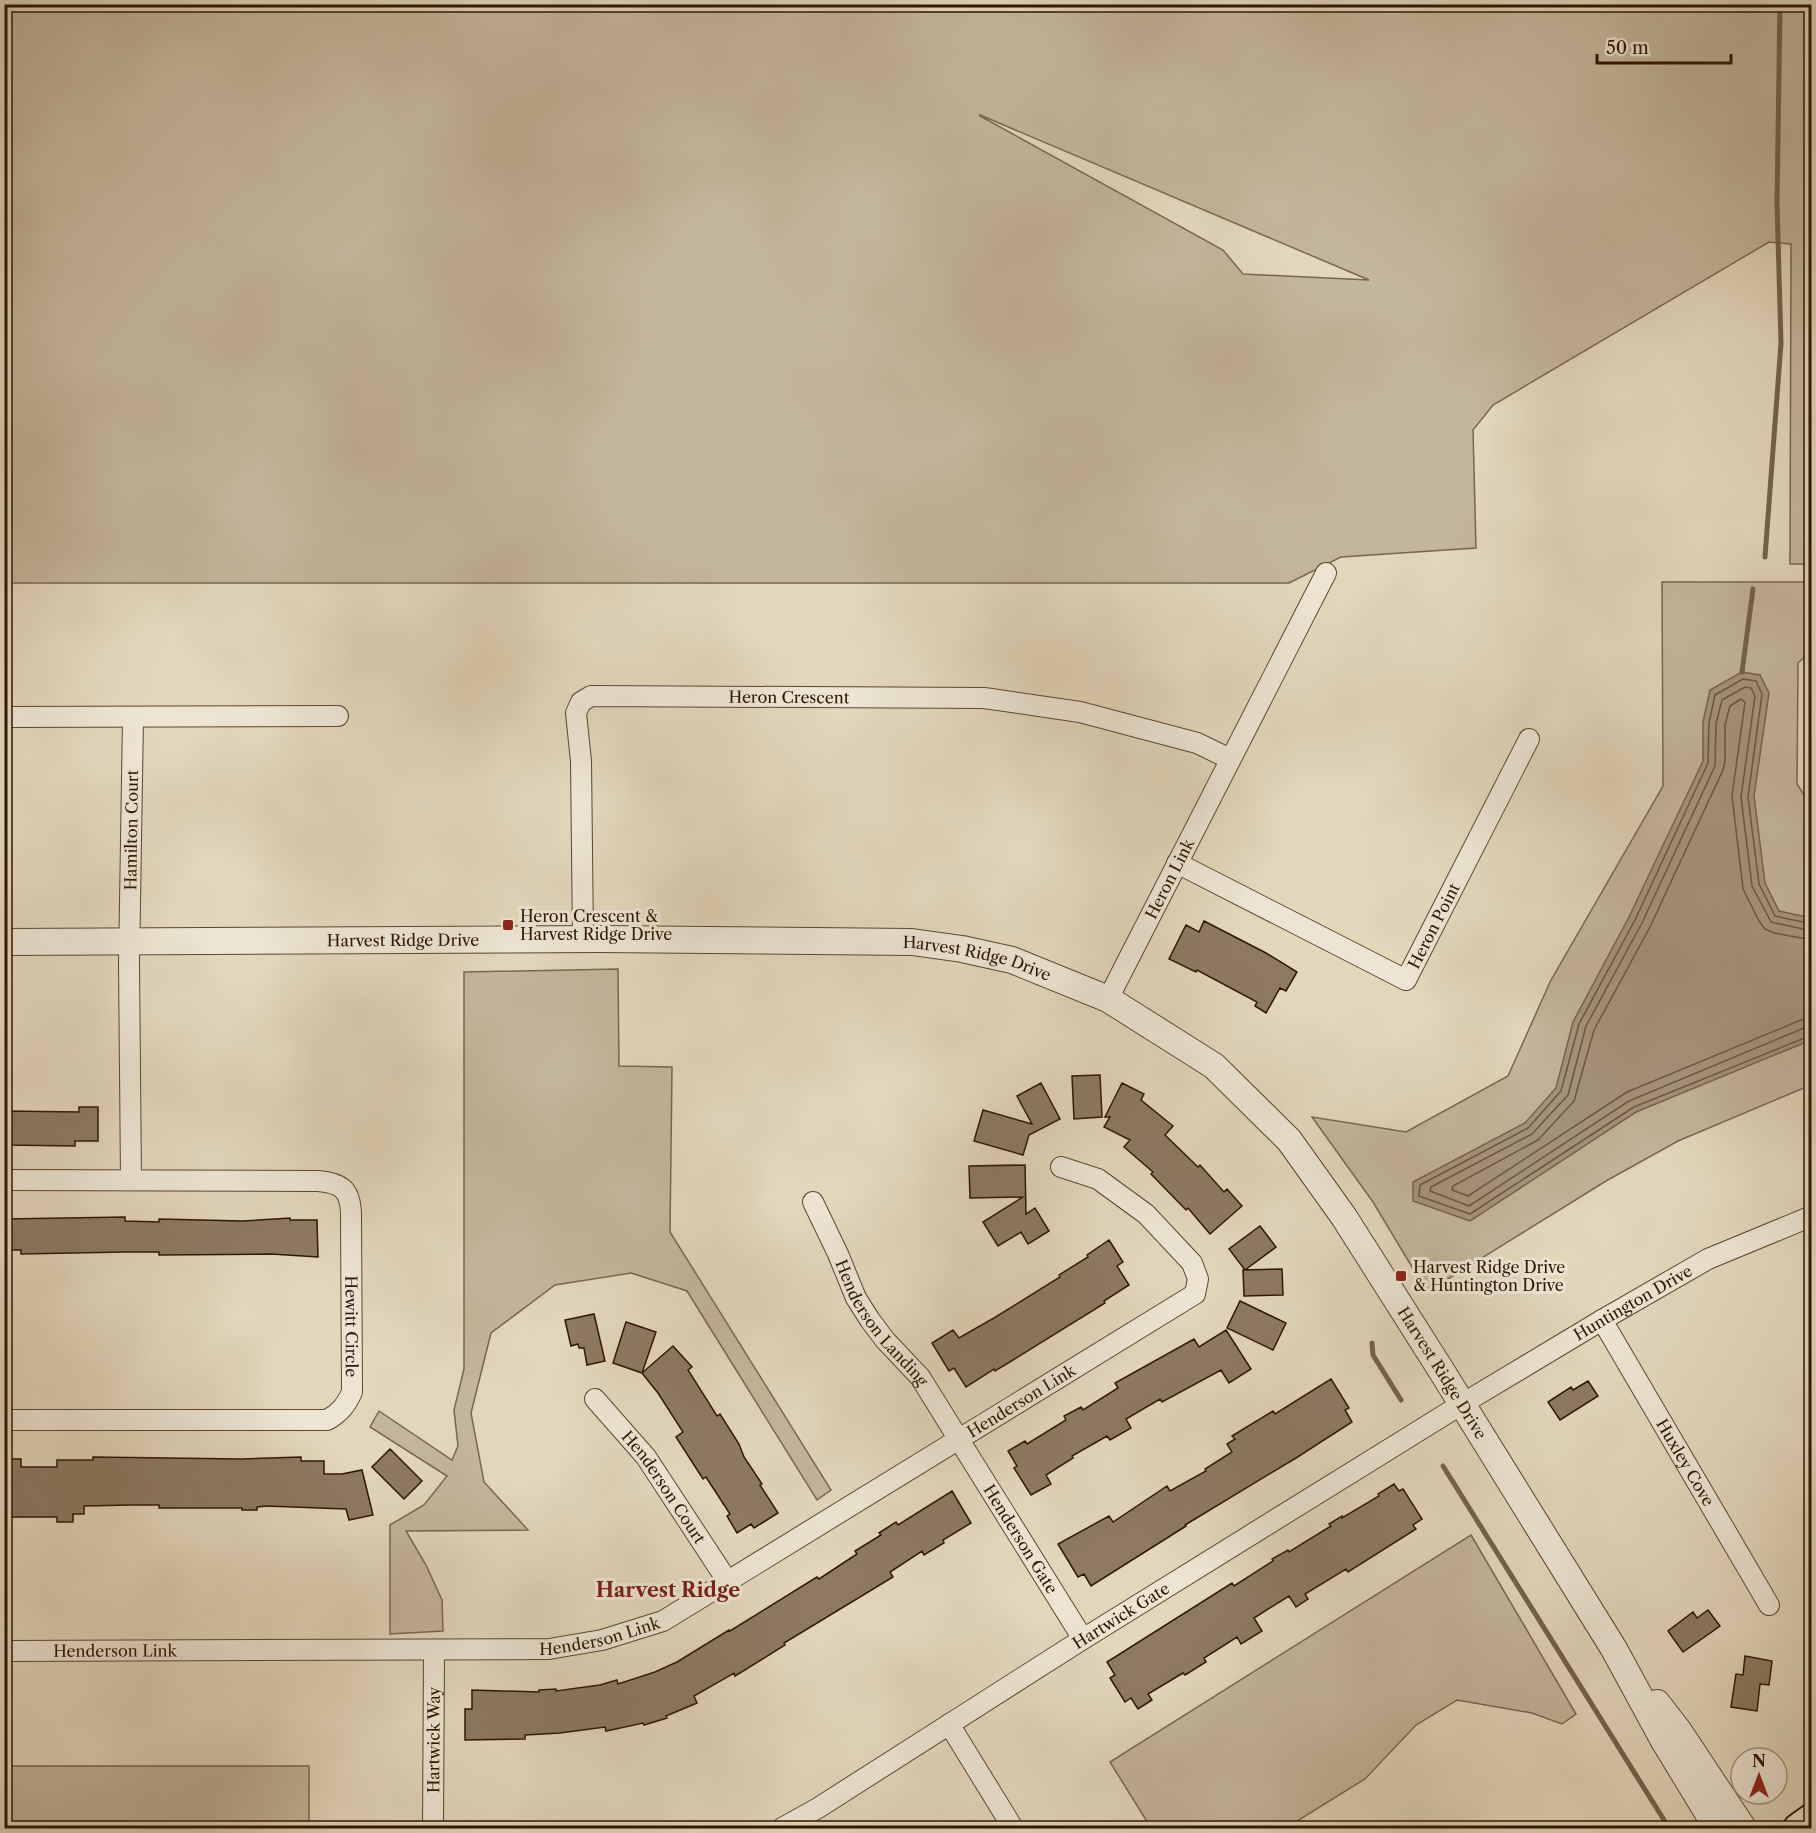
<svg xmlns="http://www.w3.org/2000/svg" width="1816" height="1833" font-family="'Libre Caslon Text',serif">
<style>
.green{fill:#c4b69a;stroke:#7a664d;stroke-width:1.5;fill-rule:evenodd}
.water{fill:#a6957b;stroke:#76624a;stroke-width:1.5}
.lines{fill:none;stroke-linecap:round;stroke-linejoin:round}
.shore{stroke:#6a563e;stroke-width:1.5}
.stream{stroke:#76624a;stroke-width:5}
.building{fill:#8d7a61;stroke:#2f1600;stroke-width:1.5}
.minor-casing{stroke:#5c462e;stroke-width:22}
.tertiary-casing{stroke:#5c462e;stroke-width:28}
.secondary-casing{stroke:#2f1600;stroke-width:32}
.minor{stroke:#ede5d2;stroke-width:20}
.tertiary{stroke:#ede5d2;stroke-width:26}
.secondary{stroke:#ede5d2;stroke-width:28}
.poi-dot{fill:#8f2418;stroke:#ede5d2;stroke-width:2}
.labels{text-anchor:middle;dominant-baseline:central;stroke-width:6;stroke-linejoin:round;paint-order:stroke}
.street-label{font-size:16px;fill:#2f1600;stroke:#ede5d2}
.poi-label{font-size:16px;fill:#2f1600;stroke:#ede5d2;text-anchor:start}
.quarter-label{font-size:20px;font-weight:bold;fill:#7a1f14;stroke:#ede5d2}
</style>
<rect width="100%" height="100%" fill="#e3d7ba"/>
<filter id="stains"><feTurbulence type="fractalNoise" baseFrequency=".00333" numOctaves="4"/><feColorMatrix values="0 0 0 0 .2 0 0 0 0 .09 0 0 0 0 .02 0 0 0 .5 -.17"/></filter>
<radialGradient id="worn" r=".72"><stop offset=".6" stop-color="#630" stop-opacity="0"/><stop offset="1" stop-color="#630" stop-opacity=".3"/></radialGradient>
<path class="green" d="M4 5H1811V564H1790L1791 244 1769 242 1493 405 1473 430 1476 548 1341 557 1289 583H5ZM980 116V115L1369 280 1243 274 1223 250Z
M1662 582H1811V651L1798 663 1797 784 1811 806V1085L1678 1141 1606 1181 1427 1292 1373 1202 1312 1117 1406 1132 1508 1076 1551 980 1663 786Z
M618 969 619 1066 672 1067 670 1232 831 1490 817 1500 687 1291 631 1273 555 1285 491 1333 471 1413 484 1482 528 1530 406 1531 426 1565 442 1600 443 1631 390 1634V1525L424 1505 447 1476 370 1427 379 1411 452 1460 458 1446 454 1410 464 1369V972Z
M1471 1535 1576 1714 1562 1724 1532 1713 1457 1700 1416 1725 1365 1779 1286 1828H1151L1110 1762Z
M5 1766H309V1828H5Z"/>
<path class="water" d="M1742 672 1760 675 1769 693 1754 796 1765 883 1779 911 1811 918V1040L1636 1112 1470 1221 1413 1201V1182L1525 1123 1556 1088 1573 1022 1629 917 1703 761V722L1710 690Z"/>
<g class="lines">
<path class="shore" d="M1812 924 1775 916 1759 884 1748 797 1762 694 1756 681 1743 679 1715 695 1709 723 1708 763 1635 920 1579 1024 1561 1091 1528 1128 1420 1185 1419 1196 1470 1214 1634 1107 1812 1035
M1812 931 1771 922 1752 886 1741 797 1755 696 1751 688 1745 687 1722 700 1716 724 1715 766 1642 923 1586 1026 1568 1095 1532 1134 1431 1187 1430 1191 1469 1206 1629 1101 1804 1028 1812 1027
M1812 940 1774 933 1765 929 1759 921 1743 889 1732 796 1745 702 1741 699 1730 706 1725 725V761L1723 770 1650 927 1594 1030 1574 1101 1538 1140 1453 1186 1452 1190 1468 1196 1627 1092 1801 1020 1812 1018"/>
<path class="stream" d="M1765 557 1781 343 1777 203 1780 4
M1742 672 1753 589
M1372 1343 1373 1355 1401 1400
M1443 1466 1669 1828"/>
</g>
<path class="building" d="M1204 921 1266 953 1297 972 1286 991 1280 988 1266 1013 1255 1006 1257 1002 1197 970 1196 972 1169 959 1186 925 1199 932Z
M1100 1075 1102 1117 1074 1119 1072 1076Z
M1041 1083 1060 1119 1029 1135 1023 1155 974 1141 983 1110 1032 1124 1017 1096Z
M1122 1083 1144 1094 1141 1100 1173 1126 1165 1135 1198 1167 1200 1165 1224 1192 1227 1189 1242 1206 1210 1234 1188 1208 1186 1210 1151 1174 1153 1172 1124 1147 1130 1140 1104 1127 1110 1117H1105Z
M79 1107H98V1141H75V1146L6 1145V1111L79 1112Z
M1025 1165 1026 1214 1035 1208 1049 1231 1028 1244 1021 1232 998 1246 983 1222 1023 1197 970 1198 969 1166Z
M125 1217V1221L159 1222V1219L243 1221 290 1218V1220H317L318 1257 271 1254 159 1255V1252H125L21 1254V1250H4V1219Z
M1260 1226 1276 1247 1245 1270 1229 1249Z
M1109 1240 1123 1262 1117 1266 1129 1285 1104 1301 1105 1303 1013 1360 995 1371 994 1369 966 1387 954 1368 949 1371 932 1343 953 1330 959 1338 994 1318 1060 1277 1059 1275 1088 1257 1087 1255Z
M1282 1269 1283 1295 1244 1296 1243 1270Z
M1240 1301 1286 1323 1273 1350 1227 1328Z
M594 1314 605 1361 587 1365 584 1348H579L578 1344 571 1346 565 1320Z
M626 1322 656 1332 642 1373 613 1363Z
M1226 1330 1251 1369 1229 1383 1221 1370 1162 1402 1160 1399 1126 1419 1131 1428 1110 1440 1107 1436 1072 1456 1073 1458 1046 1475 1051 1484 1031 1495 1014 1468 1017 1466 1008 1451 1025 1441 1027 1444 1066 1420 1064 1416 1081 1407 1083 1410 1118 1388 1115 1383 1194 1339 1199 1347Z
M673 1346 692 1367 688 1370 717 1416 720 1414 739 1444 744 1457 762 1484 760 1485 778 1513 754 1528 751 1524 737 1533 727 1516 730 1514 706 1477 703 1479 676 1437 683 1432 658 1393 642 1373Z
M1331 1379 1349 1408 1345 1410 1352 1422 1296 1458 1185 1525 1186 1526 1091 1586 1084 1574 1078 1577 1058 1544 1109 1516 1113 1522 1167 1486 1170 1491 1206 1471 1205 1469 1232 1452 1227 1444 1235 1439 1232 1436 1273 1411 1275 1414Z
M1588 1381 1598 1396 1560 1420 1548 1402 1571 1387 1573 1390Z
M390 1449 422 1481 404 1499 372 1467Z
M93 1457 242 1459 301 1457V1461H324V1474H342L362 1470 373 1515 349 1520 346 1509 267 1506 257 1507V1510H242V1508H159V1505H132L84 1506V1514H73V1522H57V1517H4V1459H21V1467H57V1460H93Z
M1394 1484 1399 1491 1403 1489 1422 1519 1413 1525 1416 1529 1348 1572 1346 1569 1305 1594 1308 1599 1296 1607 1289 1596 1254 1618 1262 1631 1241 1644 1237 1637 1204 1658 1206 1662 1185 1675 1183 1673 1148 1694 1152 1700 1138 1709 1131 1698 1125 1702 1110 1678 1115 1675 1107 1662 1232 1583 1234 1586 1273 1561 1272 1559 1288 1550 1289 1552 1331 1526 1329 1524 1342 1516V1518L1379 1496 1378 1494Z
M952 1491 971 1523 943 1540 944 1543 924 1555 922 1551 890 1572 893 1577 784 1643 785 1645 735 1676 734 1673 694 1696 697 1703 666 1716 667 1718 644 1725 643 1723 606 1731 605 1727 560 1733 525 1735V1739L465 1740V1709H472V1690L539 1692V1690L556 1689V1691L600 1685 617 1680 618 1684 655 1672 677 1662 729 1630 730 1631 817 1577 819 1579 857 1554 855 1551 881 1535 879 1533 896 1522 898 1525Z
M1708 1610 1720 1626 1683 1652 1668 1631 1693 1612 1697 1618Z
M1745 1656 1772 1661 1769 1685 1760 1684 1757 1711 1731 1707 1736 1674 1743 1675Z"/>
<g class="lines">
<g class="minor-casing">
<g id="minor">
<path d="M4 717 338 716"/>
<path id="s1" d="M1177 863 1406 980 1529 739"/>
<path id="s2" d="M583 939 581 761 576 713 581 702 591 696 984 698 1080 712 1197 743 1230 759"/>
<path id="s3" d="M1108 999 1326 573"/>
<path id="s4" d="M4 1180 318 1181C341 1183 350 1189 351 1213L352 1392C346 1405 340 1413 327 1420H4"/>
<path id="s5" d="M131 1180 129 964 133 718"/>
<path id="s6" d="M813 1202 838 1254 856 1298 870 1320 885 1340 920 1377 1083 1639"/>
<path id="s7" d="M1602 1320 1769 1605"/>
<path id="s8" d="M595 1399 646 1457 728 1582"/>
<path id="s9" d="M4 1651 549 1649 602 1640 663 1621 1195 1294 1198 1279 1192 1263 1146 1214 1098 1179 1061 1167"/>
<path d="M949 1724 1013 1828"/>
<path id="s10" d="M433 1828 434 1651"/>
<path id="s11" d="M782 1828 818 1808 1083 1639 1462 1404 1602 1320 1708 1259 1812 1216"/>
</g>
</g>
<g class="tertiary-casing">
<g id="tertiary">
<path id="s12" d="M4 942 599 939 912 942 962 949 1012 960 1108 999 1214 1066 1289 1140 1344 1217 1441 1370 1614 1649 1664 1741 1717 1828"/>
<path d="M1657 1703 1678 1730 1743 1828"/>
</g>
</g>
<g class="secondary-casing">
<path id="secondary" d="M1798 1828 1812 1818"/>
</g>
<use href="#minor" class="minor"/>
<use href="#tertiary" class="tertiary"/>
<use href="#secondary" class="secondary"/>
</g>
<g class="poi-dot">
<rect x="502" y="919" width="12" height="12" rx="3"/>
<rect x="1395" y="1270" width="12" height="12" rx="3"/>
</g>
<g class="labels">
<g class="street-label">
<text stroke="none"><textPath href="#s2" startOffset="448">Heron Crescent</textPath></text>
<text stroke="none"><textPath href="#s5" startOffset="350">Hamilton Court</textPath></text>
<text stroke="none"><textPath href="#s3" startOffset="135">Heron Link</textPath></text>
<text stroke="none"><textPath href="#s1" startOffset="318">Heron Point</textPath></text>
<text stroke="none"><textPath href="#s12" startOffset="399">Harvest Ridge Drive</textPath></text>
<text stroke="none"><textPath href="#s12" startOffset="975">Harvest Ridge Drive</textPath></text>
<text stroke="none"><textPath href="#s11" startOffset="1000">Huntington Drive</textPath></text>
<text stroke="none"><textPath href="#s6" startOffset="140">Henderson Landing</textPath></text>
<text stroke="none"><textPath href="#s4" startOffset="480">Hewitt Circle</textPath></text>
<text stroke="none"><textPath href="#s12" startOffset="1623">Harvest Ridge Drive</textPath></text>
<text stroke="none"><textPath href="#s9" startOffset="1083">Henderson Link</textPath></text>
<text stroke="none"><textPath href="#s7" startOffset="165">Huxley Cove</textPath></text>
<text stroke="none"><textPath href="#s8" startOffset="112">Henderson Court</textPath></text>
<text stroke="none"><textPath href="#s6" startOffset="398">Henderson Gate</textPath></text>
<text stroke="none"><textPath href="#s11" startOffset="400">Hartwick Gate</textPath></text>
<text stroke="none"><textPath href="#s9" startOffset="597">Henderson Link</textPath></text>
<text stroke="none"><textPath href="#s9" startOffset="111">Henderson Link</textPath></text>
<text stroke="none"><textPath href="#s10" startOffset="88">Hartwick Way</textPath></text>
</g>
<g class="poi-label">
<text x="520" y="916">Heron Crescent &amp;<tspan x="520" dy="18">Harvest Ridge Drive</tspan></text>
<text x="1413" y="1267">Harvest Ridge Drive<tspan x="1413" dy="18">&amp; Huntington Drive</tspan></text>
</g>
<g class="quarter-label">
<text x="668" y="1590">Harvest Ridge</text>
</g>
</g>
<rect width="1816" height="1833" fill="none" stroke="#e3d7ba" stroke-width="24"/>
<rect x="6" y="6" width="1804" height="1821" fill="none" stroke="#2f1600" stroke-width="3"/>
<rect x="12" y="12" width="1792" height="1809" fill="none" stroke="#2f1600" stroke-width="1.5"/>
<g transform="translate(1759 1776)"><circle r="28" fill="#ede5d2" stroke="#a1927e" stroke-width="1.5"/>
<path d="M0-4.5L10 22L0 15L-10 22Z" fill="#8f2418"/>
<text y="-9" font-size="16" font-weight="bold" text-anchor="middle" fill="#2f1600">N</text>
</g>
<path d="M1597 54v9h134v-9" fill="none" stroke="#2f1600" stroke-width="3"/>
<text x="1606" y="54" font-size="18" fill="#2f1600" stroke="#ede5d2" stroke-width="4.5" paint-order="stroke">50 m</text>
<rect width="100%" height="100%" filter="url(#stains)"/>
<rect width="100%" height="100%" fill="url(#worn)"/>
</svg>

══════════

__WHAT YOU NEED TO DO__
Copy out, word for word, the part of the entries above that begins at the line with "M1471 1535 1576" and ends at the line with "M626 1322 656 1332 642 1373 613 1363Z", including both.

__RESPONSE AREA__
M1471 1535 1576 1714 1562 1724 1532 1713 1457 1700 1416 1725 1365 1779 1286 1828H1151L1110 1762Z
M5 1766H309V1828H5Z"/>
<path class="water" d="M1742 672 1760 675 1769 693 1754 796 1765 883 1779 911 1811 918V1040L1636 1112 1470 1221 1413 1201V1182L1525 1123 1556 1088 1573 1022 1629 917 1703 761V722L1710 690Z"/>
<g class="lines">
<path class="shore" d="M1812 924 1775 916 1759 884 1748 797 1762 694 1756 681 1743 679 1715 695 1709 723 1708 763 1635 920 1579 1024 1561 1091 1528 1128 1420 1185 1419 1196 1470 1214 1634 1107 1812 1035
M1812 931 1771 922 1752 886 1741 797 1755 696 1751 688 1745 687 1722 700 1716 724 1715 766 1642 923 1586 1026 1568 1095 1532 1134 1431 1187 1430 1191 1469 1206 1629 1101 1804 1028 1812 1027
M1812 940 1774 933 1765 929 1759 921 1743 889 1732 796 1745 702 1741 699 1730 706 1725 725V761L1723 770 1650 927 1594 1030 1574 1101 1538 1140 1453 1186 1452 1190 1468 1196 1627 1092 1801 1020 1812 1018"/>
<path class="stream" d="M1765 557 1781 343 1777 203 1780 4
M1742 672 1753 589
M1372 1343 1373 1355 1401 1400
M1443 1466 1669 1828"/>
</g>
<path class="building" d="M1204 921 1266 953 1297 972 1286 991 1280 988 1266 1013 1255 1006 1257 1002 1197 970 1196 972 1169 959 1186 925 1199 932Z
M1100 1075 1102 1117 1074 1119 1072 1076Z
M1041 1083 1060 1119 1029 1135 1023 1155 974 1141 983 1110 1032 1124 1017 1096Z
M1122 1083 1144 1094 1141 1100 1173 1126 1165 1135 1198 1167 1200 1165 1224 1192 1227 1189 1242 1206 1210 1234 1188 1208 1186 1210 1151 1174 1153 1172 1124 1147 1130 1140 1104 1127 1110 1117H1105Z
M79 1107H98V1141H75V1146L6 1145V1111L79 1112Z
M1025 1165 1026 1214 1035 1208 1049 1231 1028 1244 1021 1232 998 1246 983 1222 1023 1197 970 1198 969 1166Z
M125 1217V1221L159 1222V1219L243 1221 290 1218V1220H317L318 1257 271 1254 159 1255V1252H125L21 1254V1250H4V1219Z
M1260 1226 1276 1247 1245 1270 1229 1249Z
M1109 1240 1123 1262 1117 1266 1129 1285 1104 1301 1105 1303 1013 1360 995 1371 994 1369 966 1387 954 1368 949 1371 932 1343 953 1330 959 1338 994 1318 1060 1277 1059 1275 1088 1257 1087 1255Z
M1282 1269 1283 1295 1244 1296 1243 1270Z
M1240 1301 1286 1323 1273 1350 1227 1328Z
M594 1314 605 1361 587 1365 584 1348H579L578 1344 571 1346 565 1320Z
M626 1322 656 1332 642 1373 613 1363Z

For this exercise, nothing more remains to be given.